Exercise details
Continue the passage below on CAN message frames in a vehicle network, picking up directly after its final sentence.

Quoted passage

-- Opening Marker --

The arbitration field is fixed for a particular message. Each message has a unique message identifier, though multiple of the same messages may be sent over CAN. In one example, a CAN database may store definitions of all messages for a particular bus. The ECUs 104 and the backbone controllers 106 on the network may be configured to access the CAN database for decoding the received message frames.

The priority identifier of the arbitration field may include a remote transmission request (RTR) bit. The RTR bit having a dominant state may designate a given message frame as a data frame and the RTR bit having a recessive state may designate a given message frame as a remote frame. The backbone controller 106 may send, to the ECU 104, the remote frame requesting a data frame having the same message identifier as the remote frame. The gateway 108 may, accordingly, be configured to identify that a given data frame (e.g., message frame whose RTR bit is in a dominant state) received from the source controller and intended for receipt by the target controller is sent in response to a previously transmitted remote frame, (e.g., message frame whose RTR bit is in a recessive state and whose message identifier matches the message identifier of the data frame).

In one example, the data field of a given CAN message frame may be 8 bytes long and may, therefore, limit sending message frames that are longer than a short string of characters or a single large number. The CAN messages defining data size that is larger than the data field may be separated into a plurality of CAN message frames. The individual CAN message frames may include values and bit locations within the original CAN message. The ECU 104 and the backbone controller 106 may be configured to, in response to receiving the CAN message frames, query the CAN database to identify the location of each of the frames in the CAN message.

Now referring more specifically to OVTP, each of a plurality of applications 216 (shown generally as elements 216-A through 216-C) of the API 204 may include software instructions configured to be executed by a processor (not shown) of the controller 104, 106. In one example, the application 216 may be configured to receive data captured by a sensor connected to or in communication with the ECUs 104, 106 and to send the received data to another one of the ECUs 104, 106 using a CAN message including, e.g., a 29-bit message identifier 220. The API 204 is, thereby, configured to facilitate CAN communication between the applications 216 specific to the ECUs 104, 106 and those of the other ECUs 104, 106 of the vehicle 102, as well as with one or more devices (not shown) remote to the vehicle 102. In another example, the API 204 may be further configured to secure CAN communication data flow to and from the applications 216 using an application security layer 218.

The applications 216 that utilize the OVTP protocol 205 may be configured to send and receive CAN message frames including a plurality of fields, such as, but not limited to, the SOF field, the arbitration field, the control field, the data field, the CRC field, the ACK field, and the EOF field. The arbitration field of an extended CAN message frame may include the 29-bit message identifier 220 and may prioritize which of the nodes attempting to send a message will control the bus of the vehicle 102.

-- Closing Marker --

Dataset content
-- Opening Marker --

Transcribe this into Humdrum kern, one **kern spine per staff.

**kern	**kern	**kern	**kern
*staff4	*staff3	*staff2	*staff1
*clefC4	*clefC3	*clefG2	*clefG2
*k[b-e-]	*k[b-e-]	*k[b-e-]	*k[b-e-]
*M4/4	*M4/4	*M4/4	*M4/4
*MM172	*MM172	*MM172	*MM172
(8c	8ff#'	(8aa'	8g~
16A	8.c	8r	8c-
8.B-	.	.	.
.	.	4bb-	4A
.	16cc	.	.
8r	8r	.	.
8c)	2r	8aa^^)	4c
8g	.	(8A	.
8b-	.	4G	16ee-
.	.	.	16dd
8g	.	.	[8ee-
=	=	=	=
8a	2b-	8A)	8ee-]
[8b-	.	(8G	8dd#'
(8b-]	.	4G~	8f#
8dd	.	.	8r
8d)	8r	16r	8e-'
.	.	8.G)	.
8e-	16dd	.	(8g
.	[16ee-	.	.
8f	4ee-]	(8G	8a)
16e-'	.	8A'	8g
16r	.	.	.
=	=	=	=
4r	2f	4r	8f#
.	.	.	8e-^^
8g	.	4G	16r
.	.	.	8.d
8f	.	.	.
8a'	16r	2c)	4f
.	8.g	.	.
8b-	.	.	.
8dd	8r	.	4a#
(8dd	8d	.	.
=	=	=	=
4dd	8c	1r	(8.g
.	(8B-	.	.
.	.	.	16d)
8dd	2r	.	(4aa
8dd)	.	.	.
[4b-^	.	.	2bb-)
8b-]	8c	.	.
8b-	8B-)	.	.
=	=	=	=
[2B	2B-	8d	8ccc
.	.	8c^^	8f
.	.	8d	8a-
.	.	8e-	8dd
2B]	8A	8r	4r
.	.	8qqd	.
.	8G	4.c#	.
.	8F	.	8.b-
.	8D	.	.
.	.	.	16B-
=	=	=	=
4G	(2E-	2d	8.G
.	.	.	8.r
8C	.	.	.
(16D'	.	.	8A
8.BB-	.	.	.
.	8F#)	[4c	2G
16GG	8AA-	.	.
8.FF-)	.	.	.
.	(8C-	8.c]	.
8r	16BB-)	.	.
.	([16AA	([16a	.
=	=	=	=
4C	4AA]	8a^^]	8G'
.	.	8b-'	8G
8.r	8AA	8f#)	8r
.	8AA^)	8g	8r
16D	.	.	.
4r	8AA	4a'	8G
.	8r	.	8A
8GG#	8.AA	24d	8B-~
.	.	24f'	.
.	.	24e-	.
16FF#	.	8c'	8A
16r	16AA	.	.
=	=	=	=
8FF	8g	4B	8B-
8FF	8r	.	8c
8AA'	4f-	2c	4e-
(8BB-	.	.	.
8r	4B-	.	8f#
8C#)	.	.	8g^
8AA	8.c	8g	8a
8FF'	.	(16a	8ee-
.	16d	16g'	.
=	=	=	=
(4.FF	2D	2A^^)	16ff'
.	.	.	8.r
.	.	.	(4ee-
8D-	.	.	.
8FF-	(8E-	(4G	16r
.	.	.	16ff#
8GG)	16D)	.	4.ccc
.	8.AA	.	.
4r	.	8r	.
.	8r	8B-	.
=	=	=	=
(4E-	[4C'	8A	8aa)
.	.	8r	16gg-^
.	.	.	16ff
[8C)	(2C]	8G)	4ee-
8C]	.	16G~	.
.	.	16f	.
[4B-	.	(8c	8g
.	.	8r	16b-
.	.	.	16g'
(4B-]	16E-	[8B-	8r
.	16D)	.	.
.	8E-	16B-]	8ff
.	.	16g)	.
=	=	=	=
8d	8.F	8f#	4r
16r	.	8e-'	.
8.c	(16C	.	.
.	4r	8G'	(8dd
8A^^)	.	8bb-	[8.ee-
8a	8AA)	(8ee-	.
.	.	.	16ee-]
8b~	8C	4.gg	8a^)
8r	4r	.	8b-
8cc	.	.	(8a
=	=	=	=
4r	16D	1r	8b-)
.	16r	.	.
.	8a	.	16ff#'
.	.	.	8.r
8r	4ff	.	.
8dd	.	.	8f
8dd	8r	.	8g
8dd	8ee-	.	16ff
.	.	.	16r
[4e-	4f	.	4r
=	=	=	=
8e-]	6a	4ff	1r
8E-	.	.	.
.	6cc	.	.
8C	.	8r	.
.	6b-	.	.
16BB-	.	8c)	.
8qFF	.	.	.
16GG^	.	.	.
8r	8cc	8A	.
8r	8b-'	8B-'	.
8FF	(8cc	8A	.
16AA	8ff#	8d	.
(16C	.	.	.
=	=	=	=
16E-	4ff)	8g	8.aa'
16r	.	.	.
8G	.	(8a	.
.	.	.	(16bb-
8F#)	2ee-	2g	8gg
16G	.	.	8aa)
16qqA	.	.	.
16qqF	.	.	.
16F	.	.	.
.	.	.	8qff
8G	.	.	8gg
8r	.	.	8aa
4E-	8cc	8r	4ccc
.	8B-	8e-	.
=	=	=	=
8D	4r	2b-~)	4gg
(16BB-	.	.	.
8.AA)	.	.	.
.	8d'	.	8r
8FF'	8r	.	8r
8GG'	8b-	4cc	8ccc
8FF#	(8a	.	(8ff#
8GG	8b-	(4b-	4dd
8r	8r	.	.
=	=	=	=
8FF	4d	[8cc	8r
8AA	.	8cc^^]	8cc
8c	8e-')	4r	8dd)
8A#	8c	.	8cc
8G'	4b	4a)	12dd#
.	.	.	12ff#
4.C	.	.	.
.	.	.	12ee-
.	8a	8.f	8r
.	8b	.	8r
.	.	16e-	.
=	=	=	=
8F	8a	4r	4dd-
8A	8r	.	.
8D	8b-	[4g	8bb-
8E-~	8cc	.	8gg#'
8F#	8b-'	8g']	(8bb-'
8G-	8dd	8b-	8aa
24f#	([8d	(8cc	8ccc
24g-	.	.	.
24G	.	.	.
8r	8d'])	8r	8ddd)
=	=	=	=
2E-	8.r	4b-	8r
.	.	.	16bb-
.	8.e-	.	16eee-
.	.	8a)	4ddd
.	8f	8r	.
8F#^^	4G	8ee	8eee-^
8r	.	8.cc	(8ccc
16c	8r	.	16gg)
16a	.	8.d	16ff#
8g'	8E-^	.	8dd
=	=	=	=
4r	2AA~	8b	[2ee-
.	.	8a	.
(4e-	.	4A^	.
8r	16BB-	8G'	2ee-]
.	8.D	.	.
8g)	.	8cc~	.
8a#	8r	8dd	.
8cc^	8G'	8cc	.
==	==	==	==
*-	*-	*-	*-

-- Closing Marker --

Expected output
In one example, the identifier 220 may comprise a source controller identifier 224, a target controller identifier 226, a source network identifier 228, and a priority identifier 230. The source controller identifier 224 may define the ECU 104, 106 sending the message, e.g., the source ECU 104, the target ECU identifier 226 may define the ECUs 104, 106 for which the message is intended, e.g., the target ECU 104, the source network identifier 228 may define the source network where the source ECU 104 is located, and the priority identifier 230 may define a priority of transmitting a given CAN message to the target ECU 104 relative to one or more vehicle 102 control signals.

The priority identifier 230 may define, for example, the priority of the messages relative to the diagnostic and control messages of the vehicle 102. As one example, the priority identifier 230 having a dominant state may designate a given message frame as a data frame and the priority identifier 230 having a recessive state may designate a given message frame as a remote frame. The gateway 108 may, accordingly, be configured to identify whether a given message frame is a data frame, e.g., message frame whose RTR bit is in a dominant state, or a remote frame, e.g., message frame whose RTR bit is in a recessive state. The gateway 108 may also be configured to identify, based on a combination of the priority identifier 230 state and detecting a match between corresponding message identifiers of the remote and data frames, that a given data frame has been sent in response to a previously transmitted remote frame.

The applications 216 of the ECUs 104 may include, as some examples, an over-the-air (OTA) application enabling interpretation of messages being routed under this application as OTA software update messages and route the messages to a corresponding OTA-capable application of the controller 104, 106, a PARSED request response application enabling each ECU 104, 106 to interpret messages being routed under this application as processing and reporting system for efficient data upload messages and route the messages to a corresponding application for handling, a PARSED push application that may include the functioning transmission of data based on an internal ECU 104, 106 event and may be performed only when the PARSED application has been properly configured by the request-response component of the PARSED application.

The source ECU identifier 224 may further define an originating ECU 104, 106 for the OVTP message. In one example, the source ECU identifiers 224 may further define ECU identifiers stored in a routing table maintained by the gateway 108. Source ECU identification 224 may allow multiple source ECUs 104 to exchange message frames with multiple target ECUs 104 simultaneously.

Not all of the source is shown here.